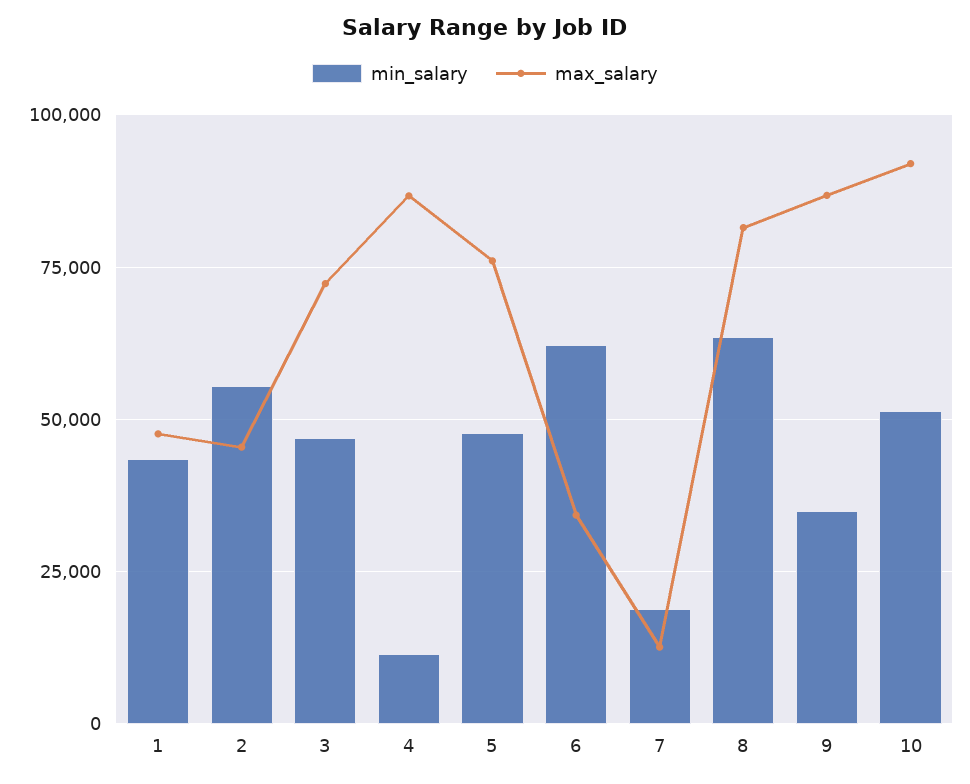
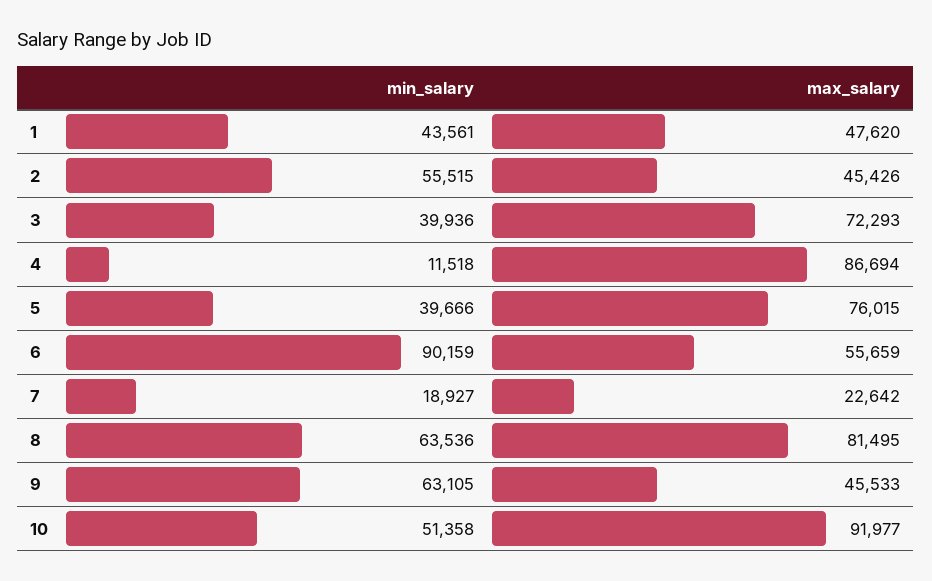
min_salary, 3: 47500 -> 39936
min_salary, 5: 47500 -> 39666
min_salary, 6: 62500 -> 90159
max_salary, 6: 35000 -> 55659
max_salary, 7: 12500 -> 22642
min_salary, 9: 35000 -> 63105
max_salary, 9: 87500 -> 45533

====

Work instructions: Set the material above down again word for word. Include none of its pictures.

Result of this task:
min_salary, 3: 47500 -> 39936
min_salary, 5: 47500 -> 39666
min_salary, 6: 62500 -> 90159
max_salary, 6: 35000 -> 55659
max_salary, 7: 12500 -> 22642
min_salary, 9: 35000 -> 63105
max_salary, 9: 87500 -> 45533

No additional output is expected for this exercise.